Aubrey waited, listening.
“When I was about ten,” she said, eyes still on the fields, the wide-open sky and the pink now blushing the horizon. “I went on a school trip to London. In Trafalgar Square, everyone was chasing the pigeons, racing after them shouting and laughing, setting them all in the air. And I just stood there and shouted at them to stop. I was crying. Over pigeons. I just hated to see them scared for nothing but a laugh. As though it was funny to frighten an animal. Only pigeons. What do they matter? They’re vermin. Rats of the sky.” She wiped a ridiculous tear from her cheek, angry at herself. “My heart was breaking for pigeons.”
But Aubrey didn’t laugh. “Caring too much is hardly the worst fault to have.”
She glanced at him, found him watching her, his dark eyes grave.
“But you think I’m an idiot for it.”
“Not for caring, but for…”
“For what?”
“For wasting it all on childish pranks and inane causes.”
“Inane! Maybe it seems that way to you, but it doesn’t to the people it helps.
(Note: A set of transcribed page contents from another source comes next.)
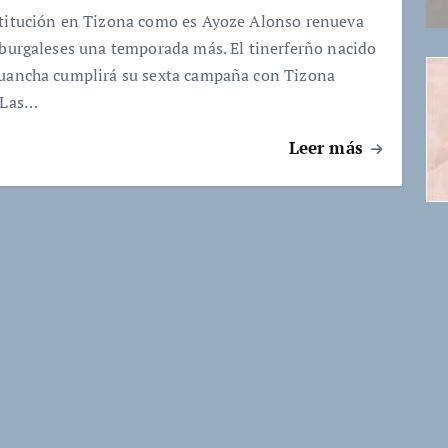
titución en Tizona como es Ayoze Alonso renueva
 burgaleses una temporada más. El tinerferño nacido
uancha cumplirá su sexta campaña con Tizona
 Las…
Leer más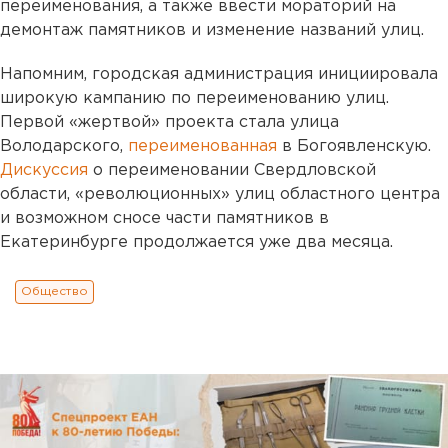
переименования, а также ввести мораторий на
демонтаж памятников и изменение названий улиц.
Напомним, городская администрация инициировала
широкую кампанию по переименованию улиц.
Первой «жертвой» проекта стала улица
Володарского,
переименованная
в Богоявленскую.
Дискуссия
о переименовании Свердловской
области, «революционных» улиц областного центра
и возможном сносе части памятников в
Екатеринбурге продолжается уже два месяца.
Общество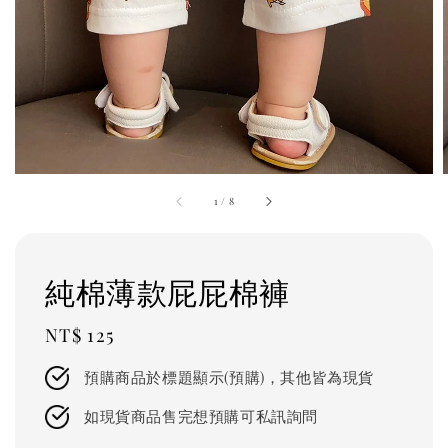
1
/
8
純棉薄款屁屁棉褲
Regular
NT$ 125
price
預購商品於標題顯示(預購)，其他皆為現貨
如現貨商品售完想預購可私訊詢問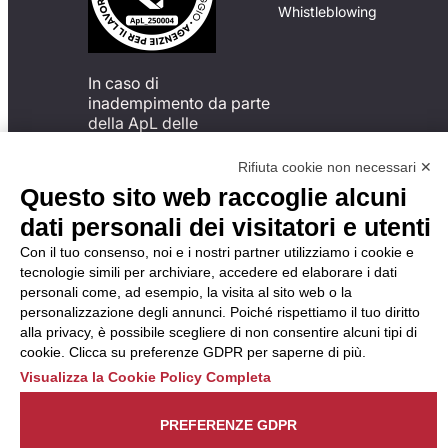
Whistleblowing
In caso di
inadempimento da parte
della ApL delle
disposizioni
del Codice di Condotta, è
Rifiuta cookie non necessari ✕
possibile presentare un
Questo sito web raccoglie alcuni
reclamo
dati personali dei visitatori e utenti
all’Organismo di
Monitoraggio utilizzando
Con il tuo consenso, noi e i nostri partner utilizziamo i cookie e
una delle modalità
tecnologie simili per archiviare, accedere ed elaborare i dati
descritte al seguente
personali come, ad esempio, la visita al sito web o la
indirizzo web
personalizzazione degli annunci. Poiché rispettiamo il tuo diritto
https://odm-
alla privacy, è possibile scegliere di non consentire alcuni tipi di
agenzielavoro.it/reclami/
.
cookie. Clicca su preferenze GDPR per saperne di più.
Visualizza la Cookie Policy Completa
PREFERENZE GDPR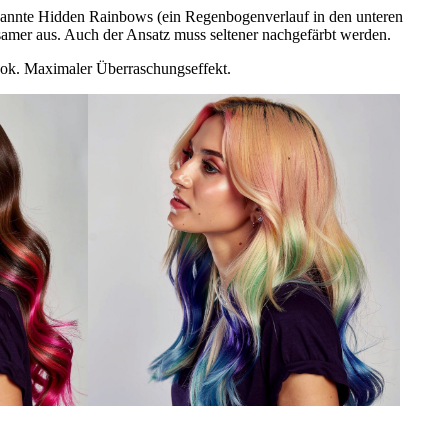
genannte Hidden Rainbows (ein Regenbogenverlauf in den unteren
amer aus. Auch der Ansatz muss seltener nachgefärbt werden.
 Look. Maximaler Überraschungseffekt.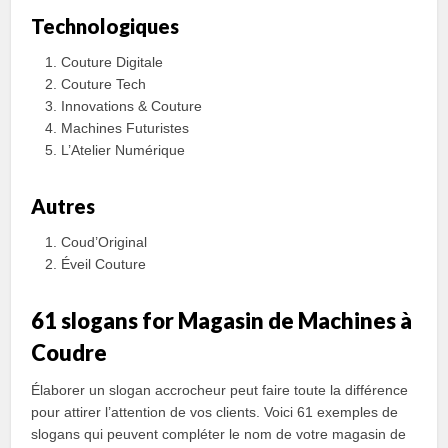
Technologiques
Couture Digitale
Couture Tech
Innovations & Couture
Machines Futuristes
L’Atelier Numérique
Autres
Coud’Original
Éveil Couture
61 slogans for Magasin de Machines à
Coudre
Élaborer un slogan accrocheur peut faire toute la différence
pour attirer l’attention de vos clients. Voici 61 exemples de
slogans qui peuvent compléter le nom de votre magasin de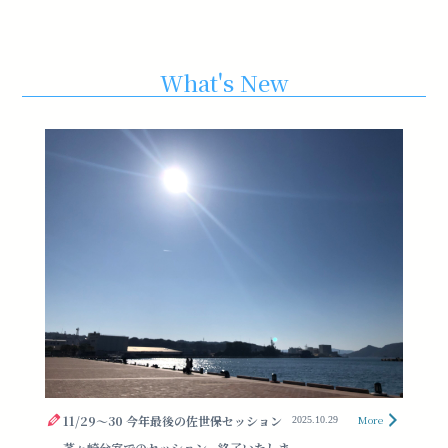
What's New
11/29〜30 今年最後の佐世保セッション
More
2025.10.29
茅ヶ崎分室でのセッション、終了いたしま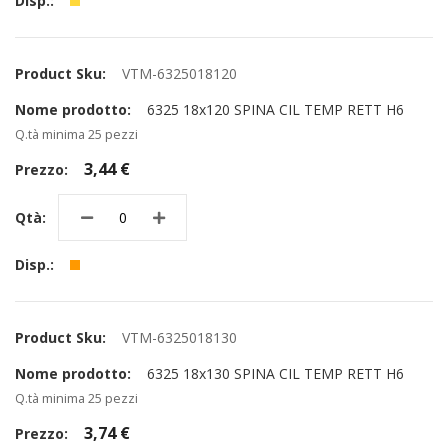
VTM-6325018120
6325 18x120 SPINA CIL TEMP RETT H6
Q.tà minima 25 pezzi
3,44 €
VTM-6325018130
6325 18x130 SPINA CIL TEMP RETT H6
Q.tà minima 25 pezzi
3,74 €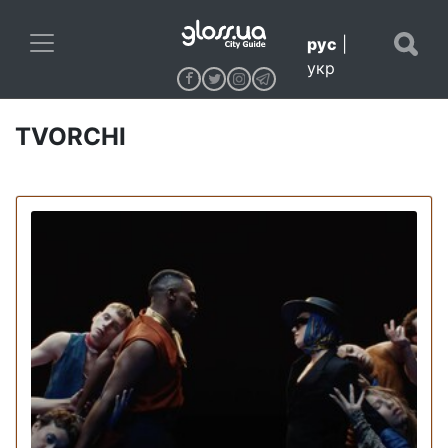
рус
|
укр
TVORCHI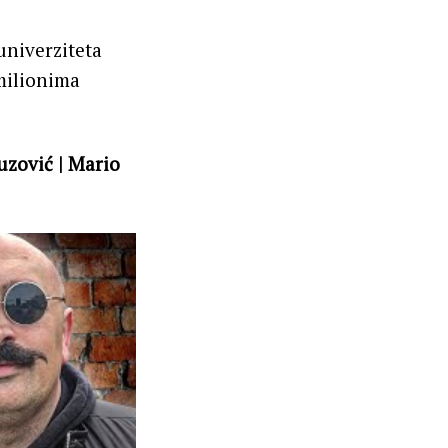
univerziteta
 milionima
uzović | Mario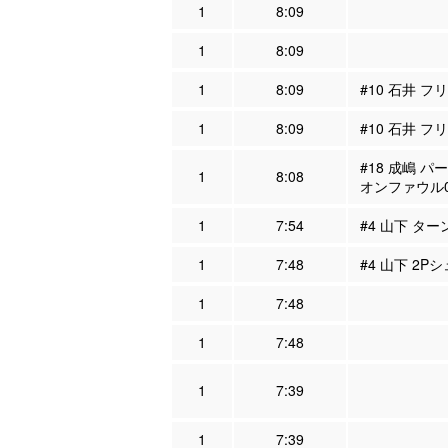
1
8:09
1
8:09
1
8:09
#10 石井 フ
1
8:09
#10 石井 フ
#18 成嶋 パ
1
8:08
オンファウル
1
7:54
#4 山下 ター
1
7:48
#4 山下 2Pシ
1
7:48
1
7:48
1
7:39
1
7:39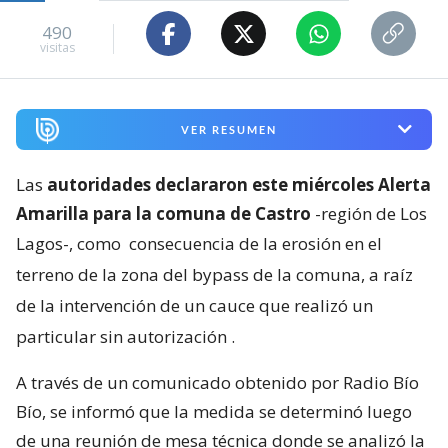
490
visitas
VER RESUMEN
Las
autoridades declararon este miércoles Alerta
Amarilla para la comuna de Castro
-región de Los
Lagos-, como
consecuencia de la erosión en el
terreno de la zona del bypass de la comuna, a raíz
de la intervención de un cauce que realizó un
particular sin autorización
.
A través de un comunicado obtenido por Radio Bío
Bío, se informó que la medida se determinó luego
de una reunión de mesa técnica donde se analizó la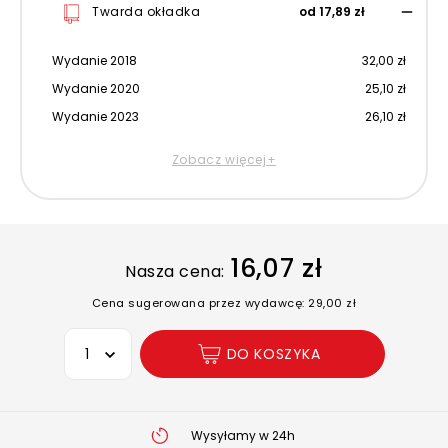
Twarda okładka
od 17,89 zł
Wydanie 2018
32,00 zł
Wydanie 2020
25,10 zł
Wydanie 2023
26,10 zł
Zobacz więcej+
16,07 zł
Nasza cena:
Cena sugerowana przez wydawcę: 29,00 zł
Wybierz opcję
DO KOSZYKA
Wysyłamy w 24h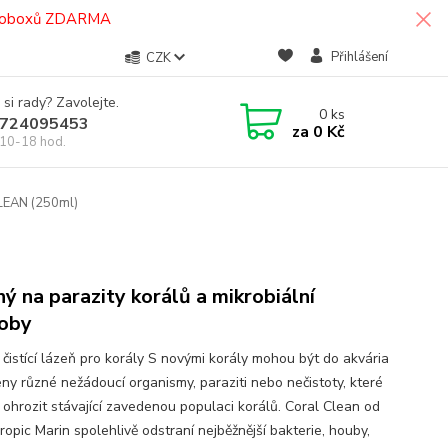
termoboxů ZDARMA
Přihlášení
CZK
 si rady? Zavolejte.
0
ks
724095453
za
0 Kč
10-18 hod.
LEAN (250ml)
)
ný na parazity korálů a mikrobiální
oby
 čistící lázeň pro korály S novými korály mohou být do akvária
ny různé nežádoucí organismy, paraziti nebo nečistoty, které
ohrozit stávající zavedenou populaci korálů. Coral Clean od
ropic Marin spolehlivě odstraní nejběžnější bakterie, houby,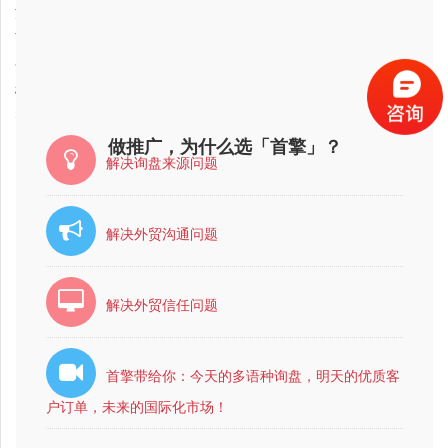
2017-11-11
江苏省外贸独立网站推广公司最好的是哪家？
2018-01-07
南昌市外贸独立网站推广网络推广公司排行
2017-11-11
香港外贸独立网站推广公司最有实力的？
2018-02-01
柳州市互联网营销公司哪家比较好？
2018-01-06
密云县外贸独立网站推广公司最有实力的公司是哪家？
做推广，为什么选「首擎」？
解决询盘来源问题
解决外贸沟通问题
解决外贸信任问题
首擎带给你：今天的多语种询盘，明天的优质客
户订单，未来的国际化市场！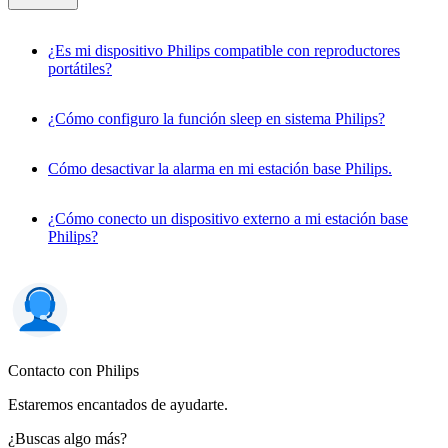
¿Es mi dispositivo Philips compatible con reproductores
portátiles?
¿Cómo configuro la función sleep en sistema Philips?
Cómo desactivar la alarma en mi estación base Philips.
¿Cómo conecto un dispositivo externo a mi estación base
Philips?
Contacto con Philips
Estaremos encantados de ayudarte.
¿Buscas algo más?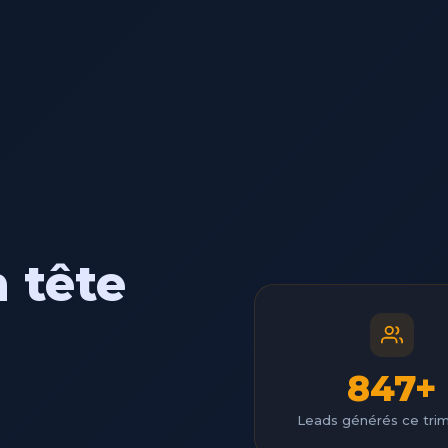
 tête
847+
Leads générés ce tri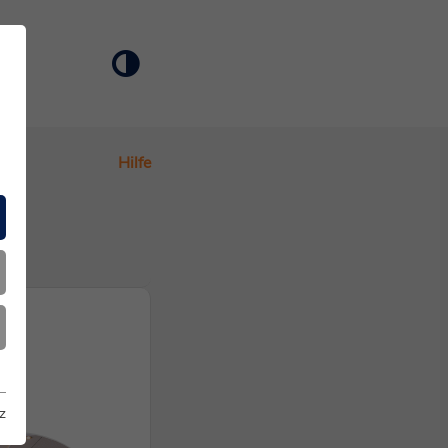
Hilfe
z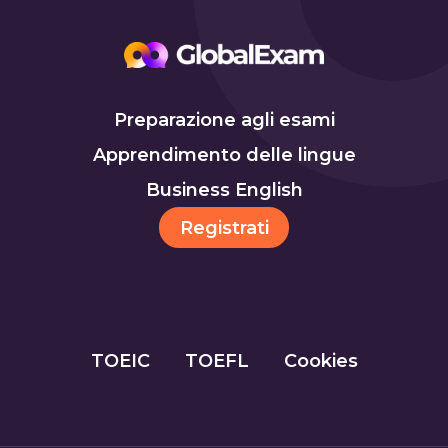
Preparazione agli esami
Apprendimento delle lingue
Business English
Registrati
TOEIC
TOEFL
Cookies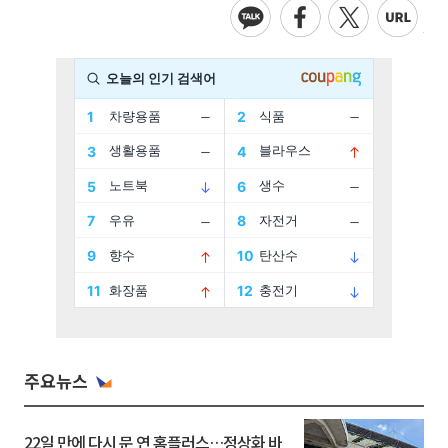
주요뉴스
22일 만에 다시 문 연 홈플러스…정상화 바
Something like a garden, a community garden, a real place where people can go and get their hands in the soil and grow things they can eat, make a community, bring school kids to learn about living things and where food comes from—is that inane to you?”
“I mean things like nearly getting yourself arrested for pouring ketchup over Domnall White. And for what? A few minutes’ news on a slow day? Men like Domnall don’t care. It won’t touch them.”
“What then?” she asked, annoyed at the fact he was probably right—that he was echoing what she had just been saying to Amy. “What can I do?”
“Focus on one thing at a time.”
“I know I should, but I don’t know how to when I care about… everything. ”
He gave her a look, somewhere between sympathetic and exasperated, as though she herself was a problem too big to solve. “If you really want to make a difference, the only effective tactic is to change things from the top down.”
“That’s what I’m trying to do! With FTP.”
But Aubrey was shaking his head. “They’re agitators. Anarchists, at heart. You can’t change the system from outside it. You need to get right in the middle of it. I might have turned my back on the law, but that’s a good place to do it. Legislation. Policy. Government.”
“Get involved in politics? They’re all corrupt.”
“But you wouldn’t be. Not everyone is. There are people genuinely making a difference. Like my younger brother.”
“What does he do?”
“He’s a human rights lawyer. Defends refugees. Asylum seekers.”
She stared at him and he smiled crookedly at her obvious disbelief.
“Not all the Fords are evil.”
“But you…” She didn’t know how to begin. “You talk about all this stuff like you understand what I mean, what I’m trying to do, and yet you…you…”
“Don’t care?” He gave her a dark smile and looked back out at the view. The sun was falling rapidly, the sky a blaze of apricot and amber. “I’ve learned it’s best not to.”
“Liv. That’s what you mean, isn’t it?”
He tensed. Said nothing.
“So you cared once, for one person, and that’s it? You’ve given up now?”
He still said nothing. Retreated a little further inside himself. Any moment now, he would turn away, say it was time to head back.
“You’re letting her win if you do that,” Evie persisted before he could shut her down. “She’s still controlling your life. She’s…she’s amputated it. Cut it short. If you can’t love anyone else ever again then—”
“Stop it, Evie. I’m not some worthy cause for you to fly your flag at.”
“So you can tell me how to live my life, but I can’t try to help you?”
“The difference is that I know what I’m talking about.”
She bridled, taking an angry breath. “Because you’re so grown up and mature? When you’re the one acting like a lovestruck teenager, still moping after his first crush?”
“You’ve never been in love at all. You have no idea what you’re talking about.”
“Well if you think I’m an idiot for wasting myself on childish pranks, then I think you’re an idiot for wasting yourself on her . Even you, Aubrey, deserve better than that.”
He glared at her, eyes dark, and she tensed, ready for whatever scathing remark was coming her way. But what he said, so quietly she wasn’t sure she heard it, was: “I’m not sure I do.”
She stared after him as he left, heading back down the hill.